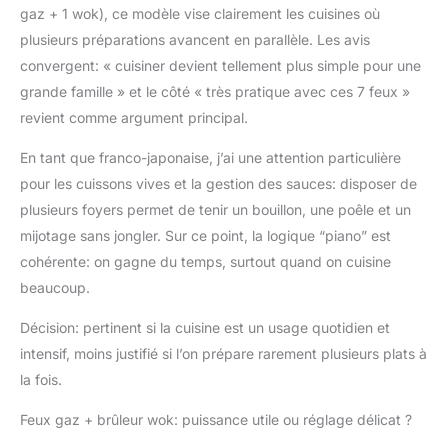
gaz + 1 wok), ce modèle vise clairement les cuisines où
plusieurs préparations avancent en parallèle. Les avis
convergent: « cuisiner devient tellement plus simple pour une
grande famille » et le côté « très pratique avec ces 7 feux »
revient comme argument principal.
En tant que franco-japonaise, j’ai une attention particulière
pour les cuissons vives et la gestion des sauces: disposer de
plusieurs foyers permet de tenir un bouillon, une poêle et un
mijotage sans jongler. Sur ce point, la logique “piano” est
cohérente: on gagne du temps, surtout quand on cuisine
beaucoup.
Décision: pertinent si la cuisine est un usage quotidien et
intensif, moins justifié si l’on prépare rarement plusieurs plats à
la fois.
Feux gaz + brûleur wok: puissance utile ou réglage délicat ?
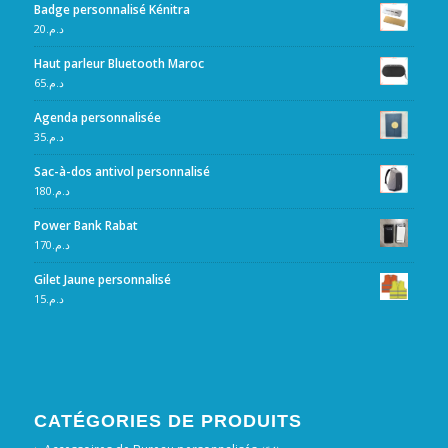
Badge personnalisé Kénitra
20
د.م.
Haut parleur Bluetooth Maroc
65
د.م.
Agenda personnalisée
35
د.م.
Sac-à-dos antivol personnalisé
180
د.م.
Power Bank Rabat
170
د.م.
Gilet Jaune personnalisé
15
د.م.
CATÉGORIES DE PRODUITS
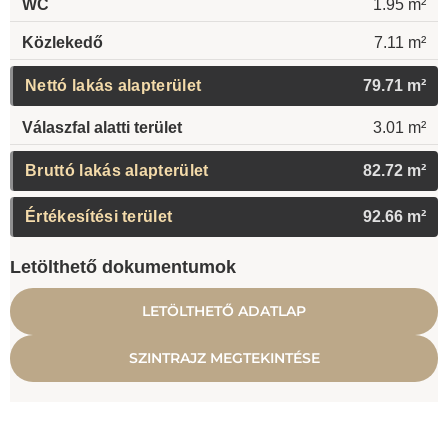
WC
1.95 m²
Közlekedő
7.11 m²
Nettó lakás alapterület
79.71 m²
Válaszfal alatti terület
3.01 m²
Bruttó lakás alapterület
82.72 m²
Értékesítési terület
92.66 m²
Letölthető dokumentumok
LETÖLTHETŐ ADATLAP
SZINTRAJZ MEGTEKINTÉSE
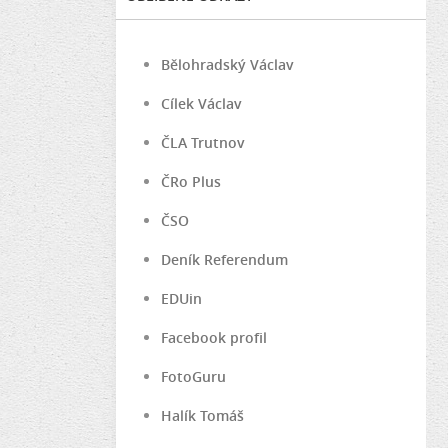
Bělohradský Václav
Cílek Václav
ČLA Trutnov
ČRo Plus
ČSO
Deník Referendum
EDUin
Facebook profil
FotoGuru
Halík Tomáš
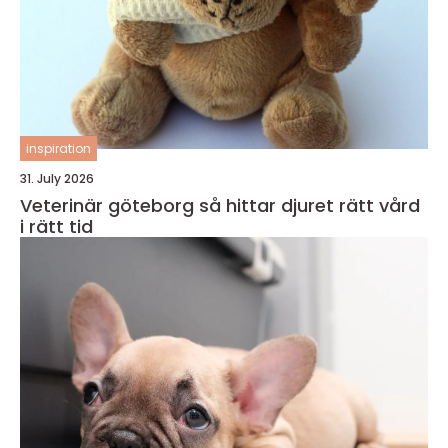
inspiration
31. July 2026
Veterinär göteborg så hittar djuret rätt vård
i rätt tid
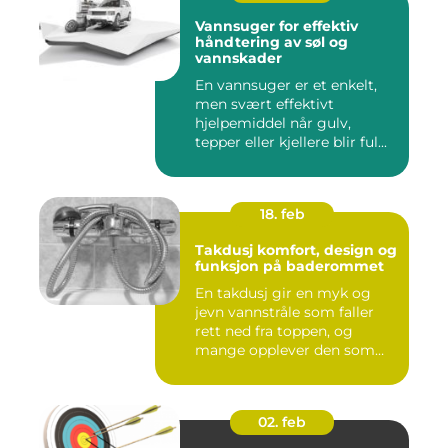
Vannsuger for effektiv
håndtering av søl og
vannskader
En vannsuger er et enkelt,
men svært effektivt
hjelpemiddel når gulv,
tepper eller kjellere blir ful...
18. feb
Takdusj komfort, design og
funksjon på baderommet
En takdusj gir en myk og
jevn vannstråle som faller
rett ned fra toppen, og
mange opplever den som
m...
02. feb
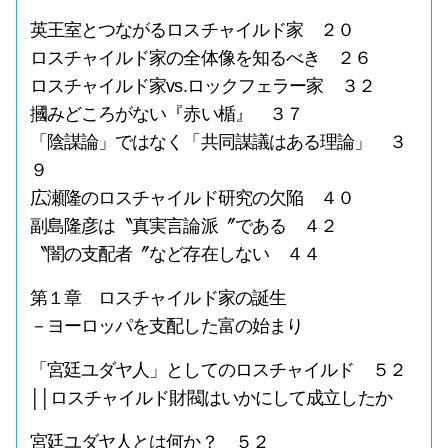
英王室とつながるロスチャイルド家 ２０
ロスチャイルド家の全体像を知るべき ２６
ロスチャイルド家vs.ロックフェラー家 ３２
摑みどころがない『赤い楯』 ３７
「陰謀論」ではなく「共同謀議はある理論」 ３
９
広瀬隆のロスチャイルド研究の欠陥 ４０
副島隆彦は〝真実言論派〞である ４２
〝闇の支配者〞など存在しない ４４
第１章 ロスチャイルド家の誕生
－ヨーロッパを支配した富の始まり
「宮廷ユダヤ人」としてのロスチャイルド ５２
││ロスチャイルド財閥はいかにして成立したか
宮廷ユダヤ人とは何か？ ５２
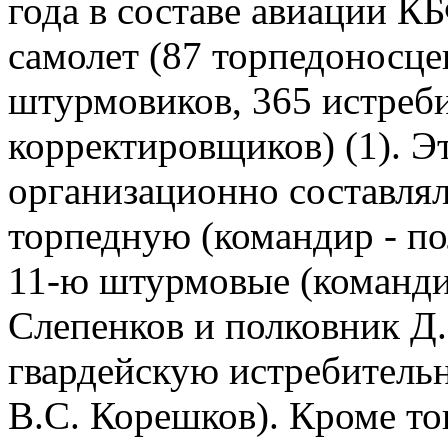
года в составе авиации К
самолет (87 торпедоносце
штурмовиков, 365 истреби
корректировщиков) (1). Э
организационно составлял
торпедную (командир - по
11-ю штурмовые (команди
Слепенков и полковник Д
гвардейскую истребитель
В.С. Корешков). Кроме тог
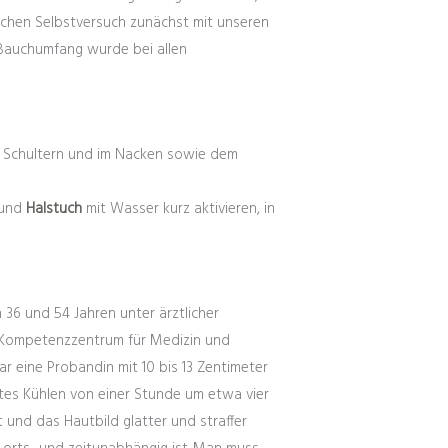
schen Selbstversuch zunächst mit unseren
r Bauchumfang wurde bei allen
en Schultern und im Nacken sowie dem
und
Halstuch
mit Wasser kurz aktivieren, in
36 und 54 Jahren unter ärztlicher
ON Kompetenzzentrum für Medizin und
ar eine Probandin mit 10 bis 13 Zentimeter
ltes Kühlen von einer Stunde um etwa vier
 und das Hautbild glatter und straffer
::::::::
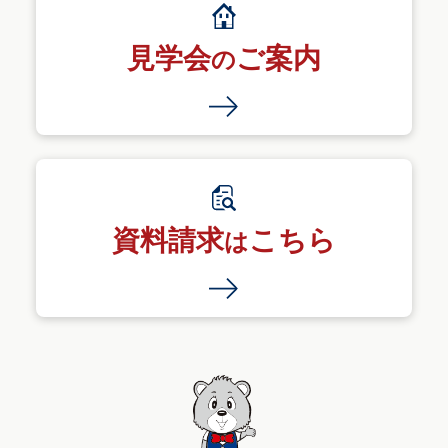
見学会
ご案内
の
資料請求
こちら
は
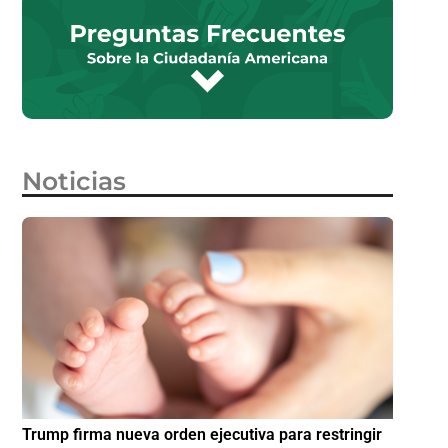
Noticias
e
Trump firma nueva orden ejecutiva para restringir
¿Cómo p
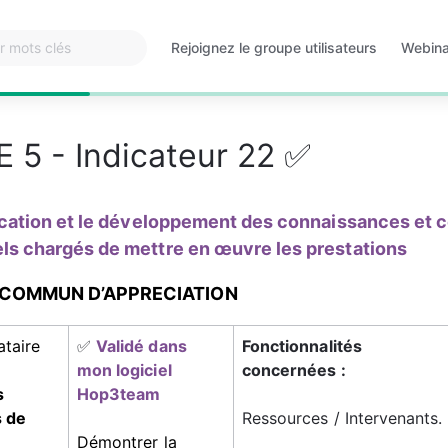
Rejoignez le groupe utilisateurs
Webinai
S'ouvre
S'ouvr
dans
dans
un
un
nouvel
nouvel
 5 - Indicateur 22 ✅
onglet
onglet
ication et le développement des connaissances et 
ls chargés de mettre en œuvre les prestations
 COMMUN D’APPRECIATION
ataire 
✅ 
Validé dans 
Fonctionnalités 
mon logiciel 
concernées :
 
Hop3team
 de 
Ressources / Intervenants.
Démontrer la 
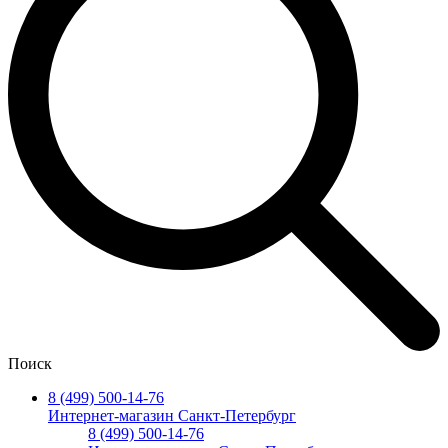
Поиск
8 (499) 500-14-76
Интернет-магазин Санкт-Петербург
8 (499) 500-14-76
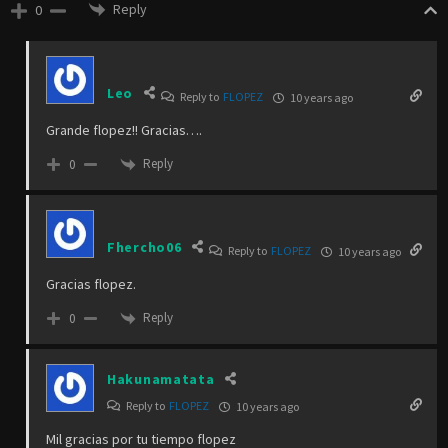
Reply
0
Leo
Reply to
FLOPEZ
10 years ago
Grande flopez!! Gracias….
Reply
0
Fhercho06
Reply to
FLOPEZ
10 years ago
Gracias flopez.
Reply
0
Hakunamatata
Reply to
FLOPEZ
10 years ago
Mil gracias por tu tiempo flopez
::::::::
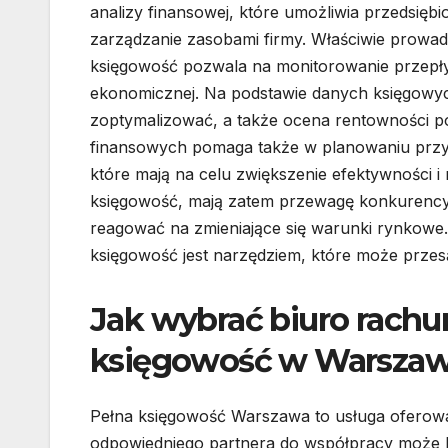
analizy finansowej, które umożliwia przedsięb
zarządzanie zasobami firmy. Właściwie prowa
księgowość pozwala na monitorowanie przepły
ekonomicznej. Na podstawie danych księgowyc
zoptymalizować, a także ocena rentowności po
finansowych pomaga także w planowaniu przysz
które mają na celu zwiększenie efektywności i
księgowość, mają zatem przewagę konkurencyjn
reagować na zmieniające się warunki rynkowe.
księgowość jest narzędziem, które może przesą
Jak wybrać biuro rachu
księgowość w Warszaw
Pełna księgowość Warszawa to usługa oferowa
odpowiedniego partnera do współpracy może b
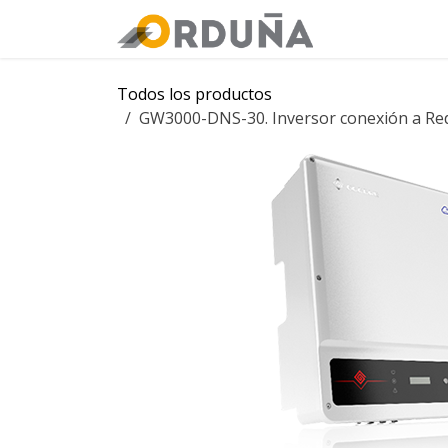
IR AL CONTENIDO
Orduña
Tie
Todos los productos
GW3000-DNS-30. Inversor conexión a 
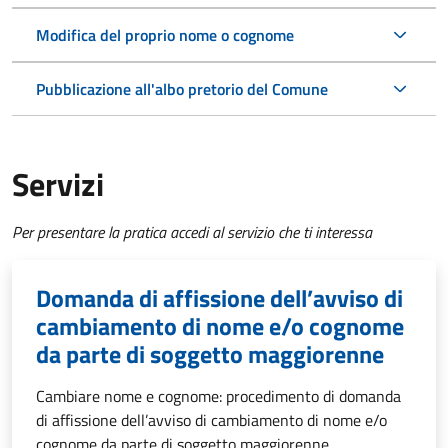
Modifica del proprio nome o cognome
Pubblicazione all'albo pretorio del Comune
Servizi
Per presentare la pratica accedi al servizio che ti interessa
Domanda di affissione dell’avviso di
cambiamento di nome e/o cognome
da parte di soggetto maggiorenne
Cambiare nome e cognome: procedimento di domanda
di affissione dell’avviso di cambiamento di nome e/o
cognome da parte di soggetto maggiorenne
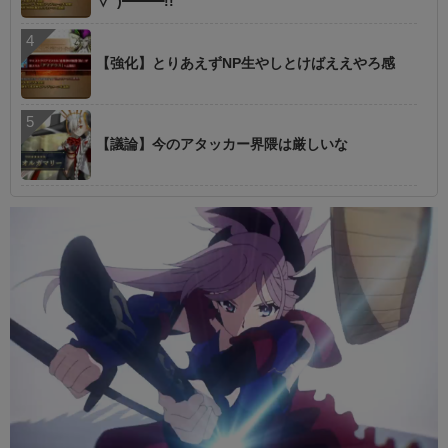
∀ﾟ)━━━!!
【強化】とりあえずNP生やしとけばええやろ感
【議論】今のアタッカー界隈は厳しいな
::::::::
[Exercise instructions] Your copy should hold the lines from the one with "Agenda personnalisée" up to and including the one with "ロスチャイルド家の全体像を知るべき ２６", exactly as in the data above, and no pictures.

[Reply to the exercise]
Agenda personnalisée
35
د.م.
Sac-à-dos antivol personnalisé
180
د.م.
Power Bank Rabat
170
د.م.
Gilet Jaune personnalisé
15
د.م.
CATÉGORIES DE PRODUITS
WC
1.95 m²
Közlekedő
7.11 m²
Nettó lakás alapterület
79.71 m²
Válaszfal alatti terület
3.01 m²
Bruttó lakás alapterület
82.72 m²
Értékesítési terület
92.66 m²
Letölthető dokumentumok
LETÖLTHETŐ ADATLAP
SZINTRAJZ MEGTEKINTÉSE
Bělohradský Václav
Cílek Václav
ČLA Trutnov
ČRo Plus
ČSO
Deník Referendum
EDUin
Facebook profil
FotoGuru
Halík Tomáš
inspiration
31. July 2026
Veterinär göteborg så hittar djuret rätt vård
i rätt tid
Vannsuger for effektiv
håndtering av søl og
vannskader
En vannsuger er et enkelt,
men svært effektivt
hjelpemiddel når gulv,
tepper eller kjellere blir ful...
18. feb
Takdusj komfort, design og
funksjon på baderommet
En takdusj gir en myk og
jevn vannstråle som faller
rett ned fra toppen, og
mange opplever den som
m...
02. feb
英王室とつながるロスチャイルド家 ２０
ロスチャイルド家の全体像を知るべき ２６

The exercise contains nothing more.